The prosecution had sought a first-degree murder conviction.

Kuhlman previously pleaded guilty to second-degree murder in a 2002 plea bargain agreement, but returned to court and won a post-conviction relief appeal that resulted in a trial.

The suspect contended he did not understand that the plea agreement would require every day of his 20-year sentence be served. Kuhlman said he believed he would be entitled to credits for good behavior.

The 41-year-old Payson man did not have much to lose in going to trial. There was the chance of an acquittal or dismissal, or possibly a longer sentence on a first-degree conviction. But Kuhlman was already serving 20 years, ordered through his plea agreement.

In Arizona, second-degree murder carries a sentence of 10 to 22 years, and requires that every day of the sentence be served. Kuhlman may get credit for time already served. Sentencing rests with Judge Peter Cahill, who will determine Kuhlman's prison term Jan. 20.

Following the verdict, defense attorney Christy Riggins said, "We're very disappointed by the verdict. Obviously the jury found he wasn't guilty of committing premeditated first-degree murder. A lot of legal issues need to be resolved by the court of appeals." Riggins indicated that she would file paperwork to begin the appeals process on the request of her client.

Gila County Attorney Daisy Flores said the prosecution would seek the maximum sentence of 22 years by proving aggravating circumstances. Those circumstances include several other domestic violence incidents involving Kuhlman. The length of the sentence depends upon aggravating and mitigating circumstances.

As the law permits, Kuhlman did not take the stand during the trial.

"My office really appreciated all the hard work of the Payson Police Department," Flores said. "Hopefully, with this conviction, there will be closure for Susan Birchak's family."

Murder weapon undetermined

In the Dec. 23 edition of the Payson Roundup, it was reported, based on earlier testimony, that police suspected Birchak was strangled with a vacuum cleaner hose. That theory was not proven in court testimony.
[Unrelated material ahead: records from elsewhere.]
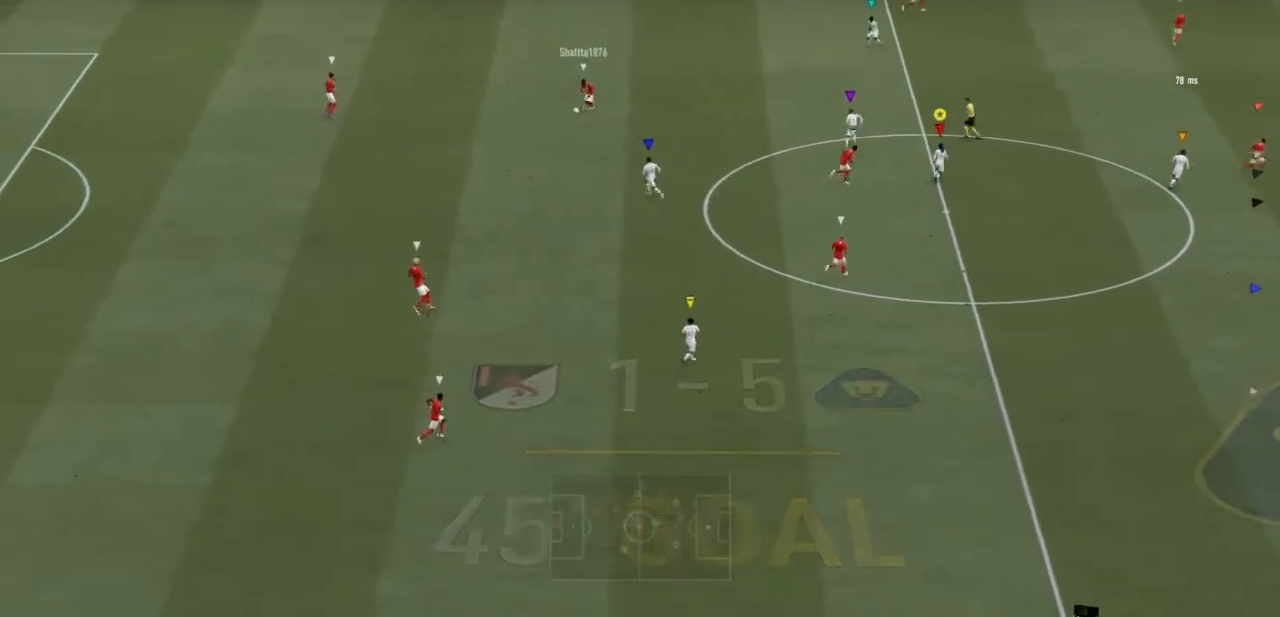
Gameplay with a controller (PlayStation layout); each line is a JSON object with the inputs held at the frame after it. "events" lists button and stick changes between this image and that frame as [ms after this image, input, new state], when the widget could be followed in between. Not read: L3 R3.
{"buttons": ["R2"], "left_stick": "down-left", "right_stick": "center", "events": [[234, "R1", "up"], [234, "R2", "down"], [300, "left_stick", "left"], [500, "left_stick", "down-left"]]}
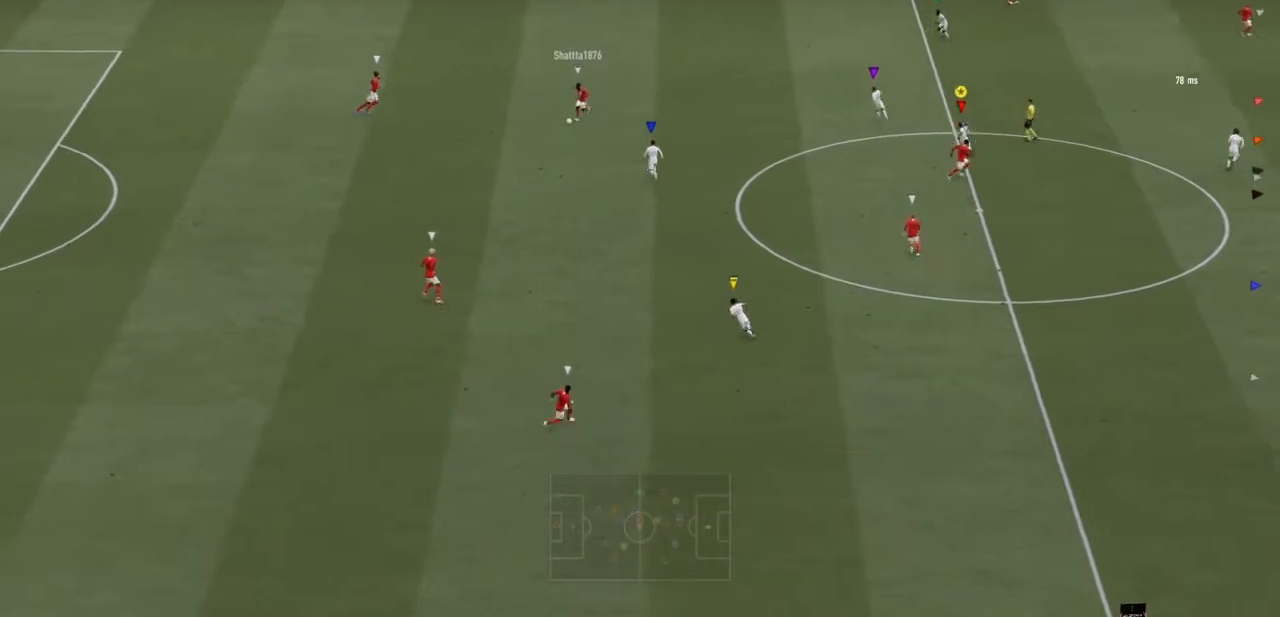
{"buttons": ["R2"], "left_stick": "down-left", "right_stick": "center", "events": []}
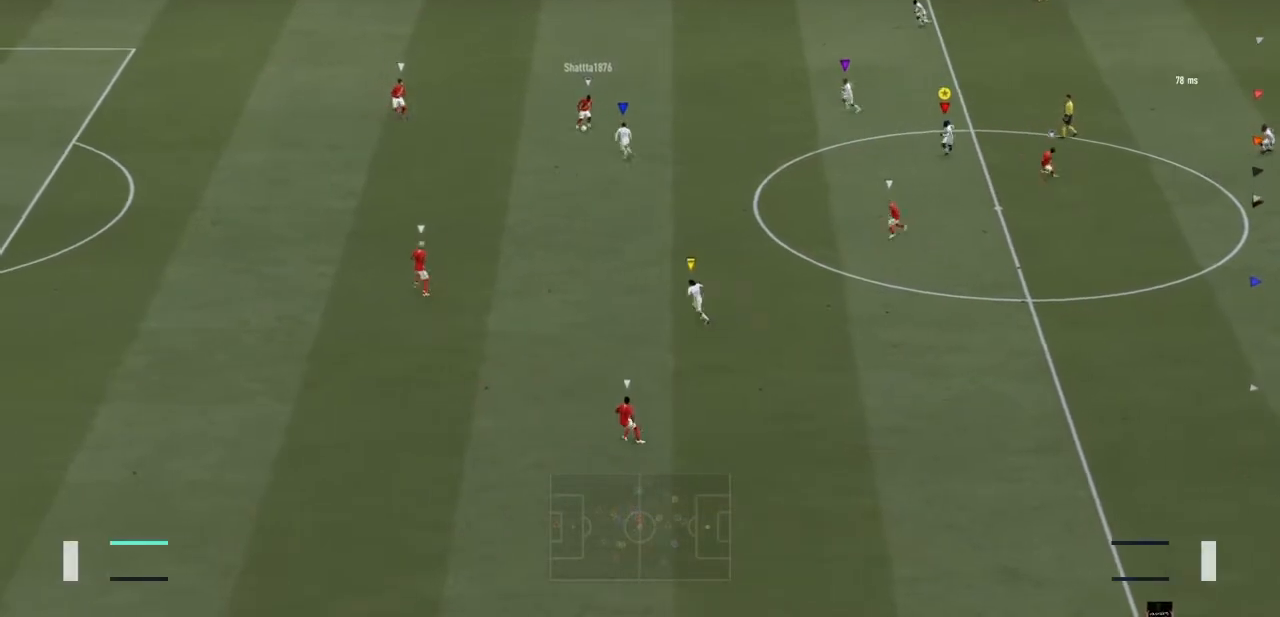
{"buttons": ["R1", "R2"], "left_stick": "down-left", "right_stick": "center", "events": [[167, "R1", "down"], [300, "R1", "up"], [500, "R1", "down"]]}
It was determined that Birchak died as a result of strangulation. Police had collected a vacuum cleaner hose, and said suspicious marks on the victim's throat matched the pattern on the hose.

The exact manner in which strangulation occurred was not determined, nor was any item in evidence proven to be the murder weapon.

Defense counsel Riggins tackled the issue, saying, "The pathologist indicated that the most likely weapon would have been a belt. They never found a belt." Prosecutors theorized in closing arguments that the marks on Birchak's neck were caused by jewelry on her hands while she was attempting to protect her throat.